---------- Textauszug

Da werden „Programmiersprachen“ verglichen, ohne zu hinterfragen, wie der Algorithmus auf der CPU abgearbeitet wird. Und sobald ein Programm auf einem Betriebssystem gestartet wird, das auch Prioritäten für den Scheduler und CPU frequency scaling kennt, wird dies völlig missachtet.
Daniel, mach doch einfach mal Deine „Tests“ wenn Du die CPU-Frequenz, auf volle Geschwindigkeit, den Scheduler auf Realtime und höchste Priorität setzt. Dann werden die Anderen Prozesse nicht mehr so stören können. Aber mach es nicht zu lange, sonst springt vielleicht ein Watchdog an 😉
Auch unter mono kann „Interrupt“ getestet werden -> Stichwort poll auf einen geöffneten File-Descriptor.
Dann auch eine Frage: Warum hast Du nicht unter Windows IoT auch einen Direktzugriff auf den BCM 2835 getestet? Das ist doch der selbe Chip.

--------------------

**Deine Aufgabe**
Welcher Chip wird im Textauszug im Zusammenhang mit einem Direktzugriff unter Windows IoT genannt? Bitte antworte knapp.

---------- Datenauszug

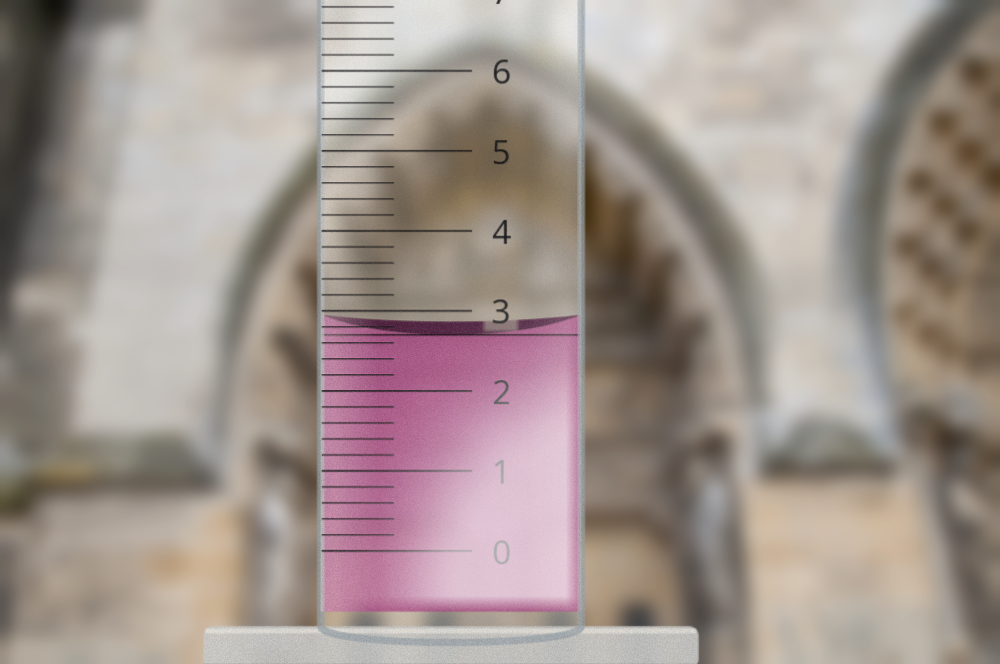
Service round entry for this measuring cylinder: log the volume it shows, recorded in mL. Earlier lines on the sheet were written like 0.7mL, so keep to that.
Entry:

--------------------

**Ergebnis**
Der BCM 2835.